Methods and Limitations
HazardHunterPH consumes existing information as provided by agencies to the GeoRiskPH Integrated System. Since some data used for calculations may be outdated, GeoRiskPH will not be liable for results that may differ from actual data. Also, hazards information may be refined and updated as new data become available to the system.
For point data for schools and health facilities, they may not represent the actual location of the facility and may need further verification. Similarly, administrative boundaries and the scope of the hazard may not fit well when calculating for their intersection. Hence, users are advised to view the hazard map overlain with the administrative boundary layer to visually verify how much of the area is within the scope of the hazard. Lastly, it should be noted that administrative boundaries used are only an approximate and are not considered authoritative.
Calculation for the level of exposure or proneness of barangays to hazards incorporates the slightest intersection between the barangay boundary and hazard layers. Values for prone population, schools, and health facilities per barangay, and prone barangays per municipality were summed up to obtain the values shown on the table. In the absence of data for built-up areas, population density figures per barangay were obtained by evenly distributing population across each barangay.
Barangays prone to hazard = barangays ∩ hazard
Population prone to hazard = population density * (barangay area ∩ hazard area)
Facilities prone to hazard = barangays ∩ hazard ∩ facilities (Note: Facilities may be schools or health facilities)
The NAMRIA generated the Open Spaces (for NCR) using the following criteria:
1) Land use is Open/Vacant Space;
2) Area at least 200 square meters; and
3) Located outside the radius of 1.5 x the height of the adjacent buildings/structures.
The Open Spaces were checked using WorldView-3 (2017, NAMRIA), WorldView-4 (2018, DOST-ASTI) and Google recent imagery.
The buildings were generated using the LiDAR Digital Terrain Model (DTM) and Digital Surface Model (DSM). The buildings were buffered by its height multiplied by 1.5. The buffered buildings were overlaid to Land Use, and the Open Spaces were determined outside the buffered areas.
The Open Spaces with areas minimum of 200 sqm were extracted and checked with the recent imageries. The Open Spaces were assessed by PHIVOLCS from Earthquake-related hazards such as not transected by the Valley Fault System, no Tsunami, no Liquefaction and no Earthquake-Induced Landslides. The remaining open spaces without the said hazards are identified as the Safe Open Spaces (SOS).

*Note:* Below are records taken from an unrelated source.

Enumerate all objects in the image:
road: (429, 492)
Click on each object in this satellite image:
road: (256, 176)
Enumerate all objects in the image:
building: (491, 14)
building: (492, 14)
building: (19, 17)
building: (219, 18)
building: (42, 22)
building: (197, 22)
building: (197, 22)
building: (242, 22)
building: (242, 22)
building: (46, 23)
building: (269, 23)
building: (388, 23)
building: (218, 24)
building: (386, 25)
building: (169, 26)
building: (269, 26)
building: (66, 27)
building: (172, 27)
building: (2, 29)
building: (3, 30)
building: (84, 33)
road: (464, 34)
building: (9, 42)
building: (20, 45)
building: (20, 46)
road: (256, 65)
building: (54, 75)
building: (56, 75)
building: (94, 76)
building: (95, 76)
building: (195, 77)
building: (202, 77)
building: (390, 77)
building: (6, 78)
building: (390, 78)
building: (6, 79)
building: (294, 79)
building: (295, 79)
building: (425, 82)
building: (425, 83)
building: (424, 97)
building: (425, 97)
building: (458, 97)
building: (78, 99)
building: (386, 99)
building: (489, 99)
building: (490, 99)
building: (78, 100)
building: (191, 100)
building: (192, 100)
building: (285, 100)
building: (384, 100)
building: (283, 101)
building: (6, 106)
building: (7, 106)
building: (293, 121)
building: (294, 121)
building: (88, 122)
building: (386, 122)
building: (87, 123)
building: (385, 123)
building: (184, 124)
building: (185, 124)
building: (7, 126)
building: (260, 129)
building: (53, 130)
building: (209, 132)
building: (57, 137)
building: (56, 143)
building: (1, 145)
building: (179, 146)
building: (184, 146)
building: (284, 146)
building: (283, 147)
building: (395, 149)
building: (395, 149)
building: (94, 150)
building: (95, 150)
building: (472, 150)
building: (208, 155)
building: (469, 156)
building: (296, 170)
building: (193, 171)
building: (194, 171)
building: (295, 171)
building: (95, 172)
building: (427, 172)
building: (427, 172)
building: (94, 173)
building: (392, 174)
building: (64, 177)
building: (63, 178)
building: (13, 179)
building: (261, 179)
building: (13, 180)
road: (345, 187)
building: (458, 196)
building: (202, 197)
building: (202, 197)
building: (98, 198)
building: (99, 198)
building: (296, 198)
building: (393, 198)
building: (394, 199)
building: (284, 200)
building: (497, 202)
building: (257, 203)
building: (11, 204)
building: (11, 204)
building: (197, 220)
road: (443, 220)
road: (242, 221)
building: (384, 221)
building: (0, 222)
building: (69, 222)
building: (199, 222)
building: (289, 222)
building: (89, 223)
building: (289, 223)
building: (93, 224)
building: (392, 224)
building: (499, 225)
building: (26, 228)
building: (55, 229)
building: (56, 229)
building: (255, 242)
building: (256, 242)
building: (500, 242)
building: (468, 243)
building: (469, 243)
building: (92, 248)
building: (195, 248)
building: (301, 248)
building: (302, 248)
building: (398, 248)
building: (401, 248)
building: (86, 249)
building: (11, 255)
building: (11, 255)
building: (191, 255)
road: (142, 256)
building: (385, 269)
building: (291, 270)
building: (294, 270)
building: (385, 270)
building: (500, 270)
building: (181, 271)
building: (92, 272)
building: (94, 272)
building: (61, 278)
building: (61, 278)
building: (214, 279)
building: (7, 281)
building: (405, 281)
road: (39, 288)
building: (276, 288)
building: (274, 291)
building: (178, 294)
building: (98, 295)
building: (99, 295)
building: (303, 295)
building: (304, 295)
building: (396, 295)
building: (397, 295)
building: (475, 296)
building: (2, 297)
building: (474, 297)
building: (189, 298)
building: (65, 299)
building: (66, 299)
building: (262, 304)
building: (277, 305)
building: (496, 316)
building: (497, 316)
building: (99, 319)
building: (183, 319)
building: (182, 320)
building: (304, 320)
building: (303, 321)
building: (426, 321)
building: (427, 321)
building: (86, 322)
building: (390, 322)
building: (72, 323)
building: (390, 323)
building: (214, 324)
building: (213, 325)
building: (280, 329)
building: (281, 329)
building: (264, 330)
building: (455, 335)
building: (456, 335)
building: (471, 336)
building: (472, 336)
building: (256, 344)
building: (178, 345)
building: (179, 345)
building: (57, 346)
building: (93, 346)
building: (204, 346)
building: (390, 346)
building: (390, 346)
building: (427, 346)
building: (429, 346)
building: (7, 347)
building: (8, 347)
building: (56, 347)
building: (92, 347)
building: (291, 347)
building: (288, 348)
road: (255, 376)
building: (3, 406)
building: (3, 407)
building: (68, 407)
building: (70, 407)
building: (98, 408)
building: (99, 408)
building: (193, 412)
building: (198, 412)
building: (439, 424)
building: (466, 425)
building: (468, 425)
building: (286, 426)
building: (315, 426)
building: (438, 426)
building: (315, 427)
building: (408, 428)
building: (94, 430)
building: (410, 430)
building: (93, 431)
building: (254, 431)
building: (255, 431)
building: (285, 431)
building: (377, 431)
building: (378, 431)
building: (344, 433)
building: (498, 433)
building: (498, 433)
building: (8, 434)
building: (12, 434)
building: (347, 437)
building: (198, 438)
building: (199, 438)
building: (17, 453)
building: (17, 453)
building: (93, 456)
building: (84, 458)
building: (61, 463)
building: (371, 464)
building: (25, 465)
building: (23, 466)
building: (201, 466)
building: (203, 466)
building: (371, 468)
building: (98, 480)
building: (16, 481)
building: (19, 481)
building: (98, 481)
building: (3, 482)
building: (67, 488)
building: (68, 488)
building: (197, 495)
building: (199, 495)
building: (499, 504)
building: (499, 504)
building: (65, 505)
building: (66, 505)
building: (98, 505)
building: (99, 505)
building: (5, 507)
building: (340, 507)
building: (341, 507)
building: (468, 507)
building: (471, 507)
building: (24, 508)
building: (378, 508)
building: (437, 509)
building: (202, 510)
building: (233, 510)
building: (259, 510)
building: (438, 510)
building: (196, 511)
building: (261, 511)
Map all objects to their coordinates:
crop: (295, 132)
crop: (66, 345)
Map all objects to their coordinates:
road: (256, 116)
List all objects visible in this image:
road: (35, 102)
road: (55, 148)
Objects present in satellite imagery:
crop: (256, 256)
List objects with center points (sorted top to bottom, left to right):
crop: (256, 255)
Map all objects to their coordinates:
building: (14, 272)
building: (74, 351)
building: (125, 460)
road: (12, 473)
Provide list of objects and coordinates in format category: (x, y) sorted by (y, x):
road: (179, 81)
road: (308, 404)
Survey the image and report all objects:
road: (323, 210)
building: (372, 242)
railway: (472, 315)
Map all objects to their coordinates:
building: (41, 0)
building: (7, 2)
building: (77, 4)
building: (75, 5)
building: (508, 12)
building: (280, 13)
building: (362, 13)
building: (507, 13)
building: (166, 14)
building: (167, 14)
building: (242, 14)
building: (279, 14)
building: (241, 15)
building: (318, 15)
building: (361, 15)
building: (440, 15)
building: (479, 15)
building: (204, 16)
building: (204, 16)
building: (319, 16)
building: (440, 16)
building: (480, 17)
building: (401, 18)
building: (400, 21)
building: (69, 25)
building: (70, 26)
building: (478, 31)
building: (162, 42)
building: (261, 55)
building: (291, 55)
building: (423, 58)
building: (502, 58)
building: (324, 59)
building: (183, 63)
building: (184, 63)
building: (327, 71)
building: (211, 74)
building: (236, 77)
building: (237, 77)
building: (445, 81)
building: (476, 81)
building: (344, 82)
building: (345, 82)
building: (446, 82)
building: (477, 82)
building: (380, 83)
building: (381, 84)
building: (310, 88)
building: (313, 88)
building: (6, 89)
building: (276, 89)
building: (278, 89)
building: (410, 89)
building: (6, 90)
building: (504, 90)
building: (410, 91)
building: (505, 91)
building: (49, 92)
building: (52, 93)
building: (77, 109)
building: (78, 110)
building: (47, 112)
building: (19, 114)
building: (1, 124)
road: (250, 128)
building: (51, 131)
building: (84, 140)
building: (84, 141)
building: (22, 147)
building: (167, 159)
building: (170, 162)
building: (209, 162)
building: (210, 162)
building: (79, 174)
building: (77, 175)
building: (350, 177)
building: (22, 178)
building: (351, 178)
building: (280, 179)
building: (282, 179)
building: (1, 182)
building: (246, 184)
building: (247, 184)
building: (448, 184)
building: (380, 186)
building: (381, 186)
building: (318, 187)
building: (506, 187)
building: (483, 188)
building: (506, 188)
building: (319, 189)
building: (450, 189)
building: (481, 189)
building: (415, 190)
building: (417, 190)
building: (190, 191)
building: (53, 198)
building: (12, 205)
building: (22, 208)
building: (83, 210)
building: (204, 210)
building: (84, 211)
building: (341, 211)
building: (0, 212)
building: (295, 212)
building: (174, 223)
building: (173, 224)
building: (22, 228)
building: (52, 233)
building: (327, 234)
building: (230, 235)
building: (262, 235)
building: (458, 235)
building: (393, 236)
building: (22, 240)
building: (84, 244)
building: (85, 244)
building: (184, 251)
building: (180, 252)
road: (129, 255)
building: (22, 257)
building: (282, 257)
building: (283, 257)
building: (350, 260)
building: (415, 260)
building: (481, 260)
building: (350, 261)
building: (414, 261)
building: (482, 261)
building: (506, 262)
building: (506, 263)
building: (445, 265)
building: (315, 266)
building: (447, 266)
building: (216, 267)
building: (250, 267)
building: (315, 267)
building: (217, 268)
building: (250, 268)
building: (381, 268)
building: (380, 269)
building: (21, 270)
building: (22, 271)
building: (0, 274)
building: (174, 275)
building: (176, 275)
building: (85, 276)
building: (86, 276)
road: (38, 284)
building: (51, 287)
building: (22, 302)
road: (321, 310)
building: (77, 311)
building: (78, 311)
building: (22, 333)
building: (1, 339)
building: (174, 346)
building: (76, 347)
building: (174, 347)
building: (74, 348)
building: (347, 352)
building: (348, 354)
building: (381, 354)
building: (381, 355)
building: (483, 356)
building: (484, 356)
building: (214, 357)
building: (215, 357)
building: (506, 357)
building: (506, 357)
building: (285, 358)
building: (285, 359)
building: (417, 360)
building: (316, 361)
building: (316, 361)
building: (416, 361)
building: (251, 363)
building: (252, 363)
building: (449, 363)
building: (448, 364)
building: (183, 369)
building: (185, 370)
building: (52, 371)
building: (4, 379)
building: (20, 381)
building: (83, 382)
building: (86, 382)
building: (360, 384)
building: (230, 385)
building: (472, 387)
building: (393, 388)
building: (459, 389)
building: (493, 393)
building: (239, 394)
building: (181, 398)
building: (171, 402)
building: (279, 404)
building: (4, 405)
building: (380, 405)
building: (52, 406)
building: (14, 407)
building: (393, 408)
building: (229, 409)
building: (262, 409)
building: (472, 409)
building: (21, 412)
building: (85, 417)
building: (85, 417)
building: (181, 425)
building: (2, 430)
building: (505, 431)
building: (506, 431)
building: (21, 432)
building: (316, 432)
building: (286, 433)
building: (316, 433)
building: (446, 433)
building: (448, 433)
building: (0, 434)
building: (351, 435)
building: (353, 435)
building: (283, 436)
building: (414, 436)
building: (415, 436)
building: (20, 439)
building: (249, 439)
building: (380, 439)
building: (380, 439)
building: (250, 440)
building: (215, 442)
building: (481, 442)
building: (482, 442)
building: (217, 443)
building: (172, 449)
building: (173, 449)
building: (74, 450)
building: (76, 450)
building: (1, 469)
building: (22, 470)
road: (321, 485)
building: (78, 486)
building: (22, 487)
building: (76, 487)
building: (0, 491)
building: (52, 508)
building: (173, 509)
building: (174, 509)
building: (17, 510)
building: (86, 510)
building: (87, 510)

The SOS were categorized according to area: Small (200 - 500 sqm), Medium (>500 - 5,000 sqm) and Large (> 5,000 sqm). The SOS were also divided into 4 quadrants: North, South, East and West, taking into considerations a scenario predicted by the MMEIRS study which indicates that Metro Manila could be split into 4 parts due to collapses of main bridges and liquefaction hazards. The ground validations of SOS were conducted in 2019 by the concerned local government units of Metro Manila with the technical assistance of NAMRIA. The LGUs validation activity was monitored by the DILG-NCR.
Depending on the basemaps used and methods employed during mapping, discrepancies may be observed between location of hazards or exposure information and actual ground observations.
For areas transected or are within 300 meters from active faults, we recommend that you refer to the Active Fault maps generated by DOST-PHIVOLCS.
Volcanic fissures identified are based on results from preliminary field investigations. Hazard assessment may change, depending on results of final mapping and analysis conducted by DOST-PHIVOLCS scientists.
Fissures may develop further if the condition that generated them persists, as a response to geological processes. For land-use planning and disaster risk reduction purposes, at least 5 meters on both sides of the fissure or at the edge of the deformation zone may be considered as a Zone of Avoidance.
Stakeholders are advised to report to the Institute any fissures that may be observed in the project site since fissure mapping is still ongoing as this may change the assessment.
The Flood Impact Maps by DOST-ASTI were identified via Artificial Intelligence from a composite of three (3) Sentinel-1 SAR images. Please note that these have not been validated on the ground and the thematic accuracy might be lower in urban and forested areas due to inherent limitations of the SAR data and processing used. Please refer to this paper to know more about the methodology.
To optimize the use of this information in HazardHunterPH, DENR-MGB’s Flood Susceptibility information (violet shades) is displayed vis-a-vis DOST-ASTI's AI-generated flood information (red). The user may change basemaps to highlight areas and features of interest.